# Forum Home Renovation Tools & Products  pop rivit tool  for tight spots

## billy101

does anyone know of a pop rivit tool for tight spots 
thanks  :Biggrin:

----------


## plum

There was such a thing as a blind man's rivet, haven't seen or heard of them for years.

----------


## plum

Slight correction, that would be just a 'blind rivet'. :Doh:  
Actually the term blind rivet does refer to the modern type rivet, but I have a vague memory of another rivet method
which req'd the use of two tools, one underneath and a hammer, but different to a pop rivet.

----------


## plum

Tinmens rivets, it just came to me, good for tight spots

----------


## goldie1

> does anyone know of a pop rivit tool for tight spots 
> thanks

   Some of the air operated ones are small, don't know about hand operated

----------


## Mitch1500

It depends on what you mean by tight spots. 
But you can use your existing pop rivet gun. You can put a sleeve on the rivet shaft.
For example the rivet is made of 2 parts. a shaft that pulls through the rivet and the rivet itself. 
Pull one apart and place 2 rivets on the one shaft, this would extend the shaft further out of the pop rivet gun. This means that pop rivets are narrower than your gun allowing it to get in close. Instead of putting 2 rivets on one shaft use something a little more solid. The gun doesnt need the entire shaft to get a grip. 
If you only have one rivet to do you could use lots of tiny nuts or if you have lots of rivets to do you could make up a steel sleeve. eg hack up one of those cheap a*se metal pressision screw drivers if you can find anything better.

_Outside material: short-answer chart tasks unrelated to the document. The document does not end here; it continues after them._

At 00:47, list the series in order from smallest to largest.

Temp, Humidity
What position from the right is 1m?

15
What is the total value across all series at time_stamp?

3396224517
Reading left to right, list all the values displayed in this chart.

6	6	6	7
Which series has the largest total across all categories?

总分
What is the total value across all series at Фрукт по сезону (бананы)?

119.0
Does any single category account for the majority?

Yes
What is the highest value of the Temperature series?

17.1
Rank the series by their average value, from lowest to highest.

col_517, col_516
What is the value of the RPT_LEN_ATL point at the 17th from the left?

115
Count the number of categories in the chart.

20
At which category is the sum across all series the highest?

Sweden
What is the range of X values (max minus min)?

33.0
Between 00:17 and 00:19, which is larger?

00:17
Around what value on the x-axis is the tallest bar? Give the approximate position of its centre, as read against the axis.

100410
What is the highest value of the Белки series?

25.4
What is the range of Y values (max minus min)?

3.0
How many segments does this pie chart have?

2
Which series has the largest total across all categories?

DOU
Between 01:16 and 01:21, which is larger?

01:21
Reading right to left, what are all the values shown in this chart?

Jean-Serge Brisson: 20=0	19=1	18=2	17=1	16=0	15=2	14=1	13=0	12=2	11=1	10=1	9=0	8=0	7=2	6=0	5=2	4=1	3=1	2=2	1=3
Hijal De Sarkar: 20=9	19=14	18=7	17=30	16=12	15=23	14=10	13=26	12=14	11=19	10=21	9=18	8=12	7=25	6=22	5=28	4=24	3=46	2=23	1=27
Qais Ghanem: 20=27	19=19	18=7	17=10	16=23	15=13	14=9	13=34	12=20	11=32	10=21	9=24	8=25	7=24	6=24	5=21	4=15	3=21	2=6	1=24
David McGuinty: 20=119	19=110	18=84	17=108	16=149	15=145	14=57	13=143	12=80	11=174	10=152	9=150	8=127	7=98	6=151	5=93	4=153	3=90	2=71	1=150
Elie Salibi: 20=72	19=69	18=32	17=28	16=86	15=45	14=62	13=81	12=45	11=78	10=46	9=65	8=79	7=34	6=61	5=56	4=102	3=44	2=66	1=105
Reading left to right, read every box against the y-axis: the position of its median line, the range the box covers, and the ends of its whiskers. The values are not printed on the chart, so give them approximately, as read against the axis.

Seperate the screwdriver from the handle, drill it out further and cut it off. 
You can use  rivets but the additional "may" squash meaning you have to keep adding more fresh ones

----------


## jatt

For rivets that are recessed (press stud bases) we have a couple of handhelds that were purchased with a small tip to fit in.
One of the boys recently bought one with a swivelling head to fit into places a normal handheld cannot reach.  Would have find out the breed of it and where it was purchased if one is interested.

----------